In his 25 years at the pulpit, he has positioned himself as a "meet you where you are" sort. "You've got to look at the demographics," he says, "tailor the message to the continuity of their need. And you have to be versatile enough to deliver it in a way that is palatable to that particular audience and not to be one-dimensional ....When your message is not relevant, people tend to drift away."

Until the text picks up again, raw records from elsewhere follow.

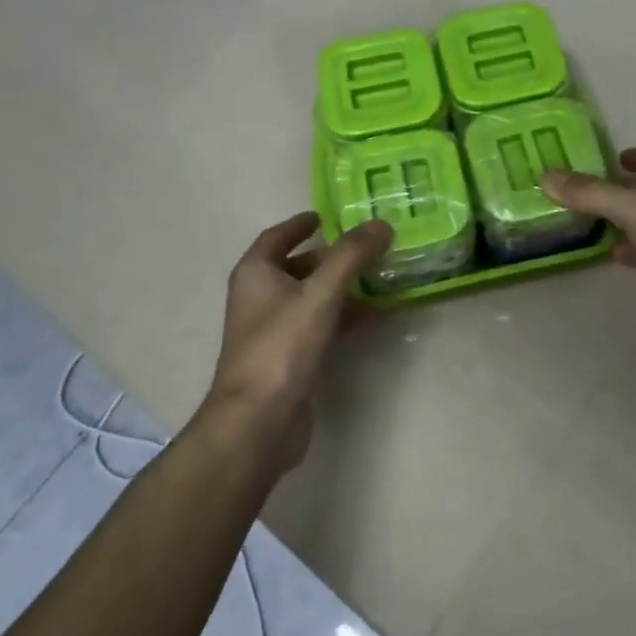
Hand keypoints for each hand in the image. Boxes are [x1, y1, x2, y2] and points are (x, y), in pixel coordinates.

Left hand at [202, 212, 391, 470]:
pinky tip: (370, 316)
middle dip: (328, 256)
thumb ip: (351, 256)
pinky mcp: (286, 359)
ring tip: (376, 277)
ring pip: (309, 298)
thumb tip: (380, 224)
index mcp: (255, 273)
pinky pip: (316, 325)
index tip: (326, 215)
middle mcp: (258, 298)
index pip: (276, 237)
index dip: (299, 224)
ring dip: (339, 287)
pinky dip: (340, 316)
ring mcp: (271, 331)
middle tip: (365, 247)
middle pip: (295, 266)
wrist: (259, 420)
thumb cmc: (282, 346)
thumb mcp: (320, 293)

Though social justice has historically been the hallmark issue of black church leaders, Jakes argues that many other arenas demand equal attention. "That isn't to say that the original challenges do not exist. But there are additional issues that are so much more relevant to what our--African American--people are facing today. Developing family structures. Economic empowerment is a critical issue. Redefining families from the traditional idea of the mom, the pop, the 2.5 kids and the one-and-a-half car garage. That isn't always our experience," explains Jakes, who lives with his wife Serita and five children.

"It may be two sisters who have been divorced and they've moved in together and they have children. There may be blended families. There are Grandmamas and Big Mamas raising children. And those are issues in our community that we have to deal with."